Die Anonymität der Großstadt
Im Jahre 1961 hatte im Théâtre de l’Odéon Paris eine Neuinszenierung von Samuel Becketts Warten auf Godot Premiere. Regie führte Roger Blin, und das Bühnenbild entwarf Alberto Giacometti. Ja, genau der: der berühmte, auch knapp 50 Jahre nach seinem Tod immer noch umschwärmte Schweizer Bildhauer. Und wie sah es aus, das Bühnenbild? Ja, natürlich: Es bestand aus dem Beckett-Bäumchen, einem kahlen, verkümmerten Gewächs, wie es Beckett bereits in seiner Regieanweisung für die Aufführung seines Stückes vorsah und wie es noch heute die Bühnen nahezu aller Aufführungen von Warten auf Godot dominiert. Da hätte man ja gleich drauf kommen können: Die zwei, drei dürren Äste, die schlanke, ein wenig verkrüppelte Struktur der meisten dieser Theater-Bäume und die Ästhetik von Giacomettis superdürren Hungerkünstler-Figuren sind nicht nur wie füreinander geschaffen – sie könnten auch ein und demselben Brain entsprungen sein.
Im Jahre 2010 fand im Lehmbruck Museum Duisburg die bislang erfolgreichste Ausstellung in der Geschichte des Hauses statt: Zeitweise, so berichten die Organisatoren der Schau noch heute voller Stolz, musste angesichts des riesigen Publikumsandrangs gar der Zutritt zu der Sonderausstellung „Alberto Giacometti – Die Frau auf dem Wagen“ begrenzt werden. Schon damals hatte die Museums-Kustodin Marion Bornscheuer auf die langjährige, seit 1937 bestehende Freundschaft von Samuel Beckett und Alberto Giacometti und auf die Verwandtschaft der künstlerischen Ästhetik des Dramatikers und des Bildhauers hingewiesen. Bis zum 26. Januar 2014 ist im Lehmbruck Museum erneut eine Studioausstellung mit Werken des Schweizer Bildhauers zu sehen, und neben einer Fotografie von Giacomettis Bronze Der Platz aus dem Jahre 1948 steht ein Fernsehgerät, das in einer Endlosschleife Becketts extrem minimalistisches Fernsehstück Quadrat I+II zeigt. Der Autor realisierte das am 8. Oktober 1981 erstmals ausgestrahlte Stück für den Südfunk Stuttgart.

ZU BEARBEITEN:
Schreibe den Text über Giacometti und Beckett im Anschluss an seinen letzten Satz weiter.

VORLIEGENDE ZEILEN:
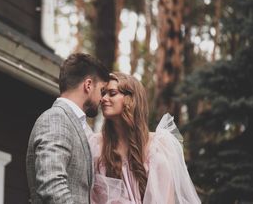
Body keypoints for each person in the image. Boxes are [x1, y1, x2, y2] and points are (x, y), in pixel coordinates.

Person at [89, 72, 201, 204]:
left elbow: (165, 199)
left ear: (130, 99)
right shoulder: (96, 145)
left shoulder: (158, 146)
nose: (103, 99)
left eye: (112, 93)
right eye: (103, 93)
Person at [26, 53, 110, 203]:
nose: (103, 99)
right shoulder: (56, 119)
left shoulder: (78, 126)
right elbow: (52, 185)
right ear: (88, 85)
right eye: (102, 91)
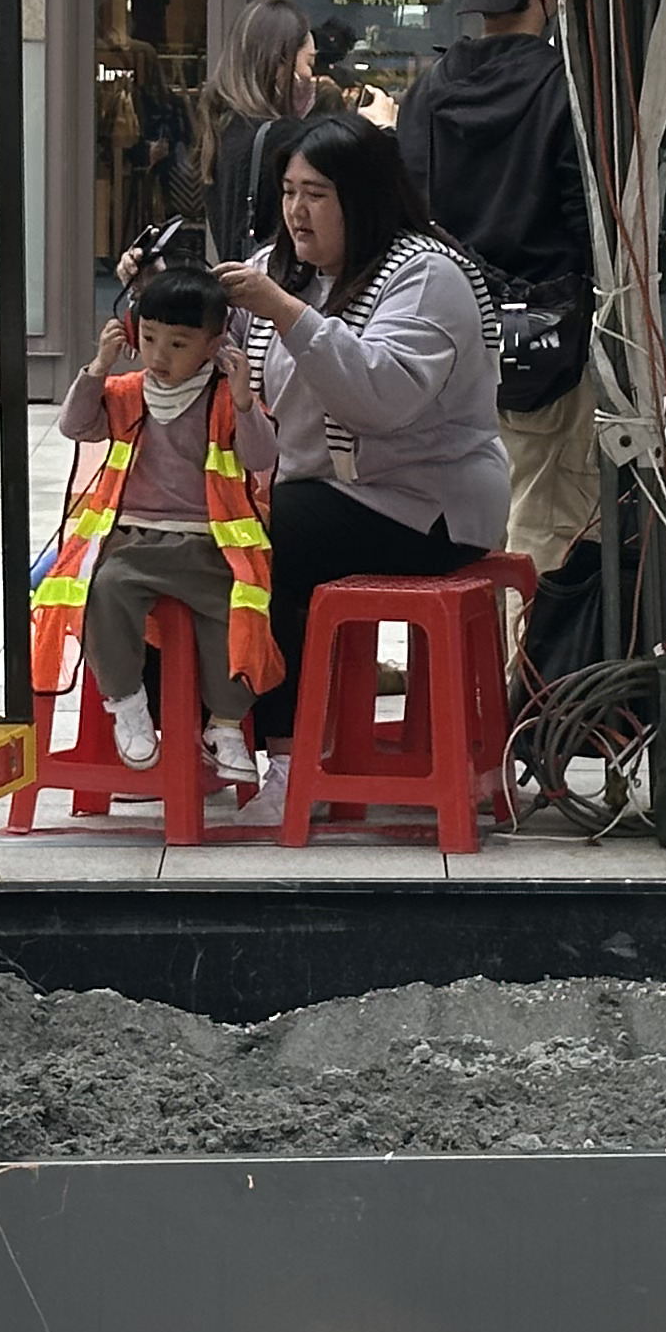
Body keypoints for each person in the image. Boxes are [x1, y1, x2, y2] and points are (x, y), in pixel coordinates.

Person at [212, 113, 505, 818]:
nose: (296, 211)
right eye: (289, 192)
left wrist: (288, 314)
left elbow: (380, 399)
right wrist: (164, 297)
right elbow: (217, 344)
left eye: (316, 194)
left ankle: (292, 762)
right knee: (182, 536)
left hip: (428, 507)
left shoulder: (426, 274)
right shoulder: (281, 269)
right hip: (320, 490)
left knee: (272, 543)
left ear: (364, 196)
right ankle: (198, 732)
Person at [32, 248, 282, 793]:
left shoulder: (225, 397)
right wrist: (98, 368)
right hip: (133, 541)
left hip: (209, 546)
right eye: (148, 338)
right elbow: (76, 426)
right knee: (106, 589)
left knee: (238, 611)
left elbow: (262, 458)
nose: (159, 355)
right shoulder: (125, 392)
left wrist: (245, 403)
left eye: (178, 344)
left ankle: (225, 725)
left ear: (214, 345)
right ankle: (126, 702)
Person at [399, 0, 600, 572]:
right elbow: (585, 222)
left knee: (459, 519)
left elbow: (410, 215)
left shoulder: (427, 93)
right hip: (543, 343)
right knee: (542, 520)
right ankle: (519, 646)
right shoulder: (565, 89)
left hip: (445, 339)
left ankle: (464, 639)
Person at [202, 0, 325, 261]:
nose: (311, 77)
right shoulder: (281, 137)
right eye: (310, 63)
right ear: (281, 62)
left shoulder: (222, 129)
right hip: (277, 281)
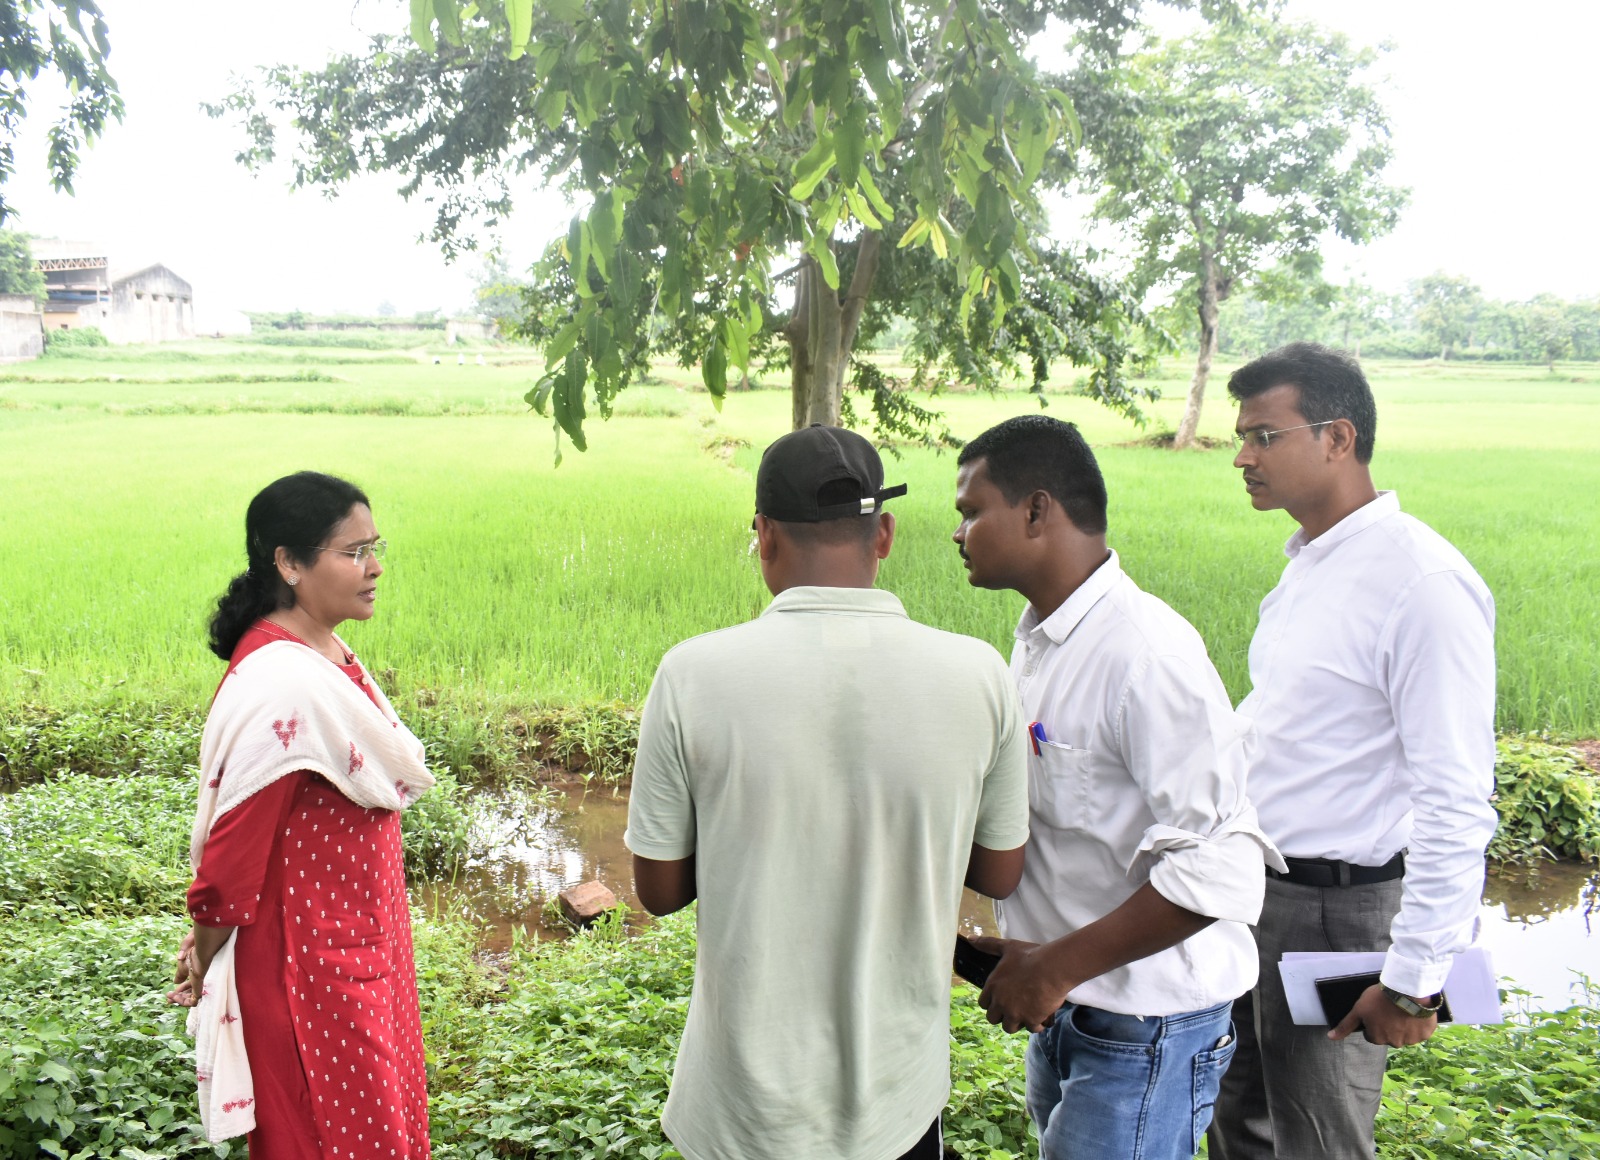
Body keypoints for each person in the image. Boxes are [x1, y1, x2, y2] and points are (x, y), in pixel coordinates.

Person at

ANTWORT:
Trotz seiner strengen Struktur nannte Beckett das Werk ein „Ballett für vier Personen“. Vier Menschen, alle ganzkörperverhüllt in Kapuzenkleidern, wandern – nein, besser: schlurfen und hasten auf den Seiten oder den Diagonalen eines Quadrats entlang; niemals berühren sie einander und niemals betritt jemand die Mitte. Begegnen sich zwei oder drei der Figuren auf der Diagonale, so weichen sie einander aus, ohne das Zentrum des Spielfeldes zu betreten. Es gibt Auf- und Abtritte; mal sind zwei, mal drei, mal alle vier Personen auf der Spielfläche. In Quadrat I sind die Schauspieler jeweils in einer monochromen Farbe (blau, gelb, rot und weiß) gekleidet und ihre Gänge werden von Percussion-Klängen begleitet; es gilt vielen Rezipienten als eines der hektischsten und rauesten Performance-Stücke des Autors. Das mag diesen bewogen haben, unmittelbar eine zweite, ausschließlich schwarz-weiße Version (Quadrat II) ohne Musik anzuhängen, in der nur die schlurfenden Schritte der Figuren zu hören sind. Anders als im ersten Teil bewegen sich die Figuren nun nur noch langsam; Beckett soll diese „Fortsetzung“ des Stücks als unmittelbaren Transfer der noch jungen, schnellen Figuren aus Teil eins in eine Art düsterer, hoffnungsloser Endzeit verstanden haben.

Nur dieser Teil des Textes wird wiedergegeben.